A book could be written about the fascination Paris sewers hold, not only for twentieth-century tourists but for much nineteenth-century literature. Hugo, however, sums up neatly their persistent attraction for the inquiring mind: their technical ingenuity, their participation in the romance of "secret passageway," their grim summation of human existence.

Hugo skillfully weaves them into the epic pattern of his novel. They not only serve as counterpart to the passage in which he describes the "underworld mine" of criminal Paris, but provide him with a structural, picturesque, and psychological climax to a long sequence of similar scenes. Jean Valjean had fled alone in fear, carrying the beloved burden Cosette; now he flees with Marius, carrying hatred and despair on his back. He has experienced many scenes of darkness: darkness lit by a crucifix in the bishop's chamber, darkness lit by the moon with Cosette at the well, darkness lit by a flaring torch at the barricades; but now the darkness is total and absolute.

And the darkness is within his soul as well. He has saved Marius, but this has not freed his spirit. He is still drowned in hatred, and there is not a glimmer of comfort or hope upon the black path before him. Like Aeneas, like Dante, Valjean has descended into hell, but it is only a last stage on his journey into light, and as he emerges from the sewers he emerges, through prayer, from his spiritual torment also.

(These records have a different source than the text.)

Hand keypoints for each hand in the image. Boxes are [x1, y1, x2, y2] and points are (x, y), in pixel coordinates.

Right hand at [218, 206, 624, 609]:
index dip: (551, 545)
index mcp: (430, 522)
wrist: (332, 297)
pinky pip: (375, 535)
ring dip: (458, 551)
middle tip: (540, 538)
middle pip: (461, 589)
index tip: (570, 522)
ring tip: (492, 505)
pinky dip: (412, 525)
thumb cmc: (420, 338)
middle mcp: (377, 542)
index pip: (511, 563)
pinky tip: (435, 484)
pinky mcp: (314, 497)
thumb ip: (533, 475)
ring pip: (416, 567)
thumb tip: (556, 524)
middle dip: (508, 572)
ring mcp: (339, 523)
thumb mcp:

The deeper significance of this emergence into the light of the friendly stars is underlined by the presence of Thénardier and Javert, standing like Charon and St. Michael upon the threshold of a better life. Thénardier has always been Valjean's criminal alter ego, and even now for a moment Thénardier's evil magic seems to work again, making us wonder whether Valjean has not after all really killed Marius. But in the face of this new Valjean, Thénardier's influence ebbs, and he meekly opens the door to freedom. Javert, the avenging angel, is a more implacable doorkeeper, but judgment must always precede paradise on Resurrection Day.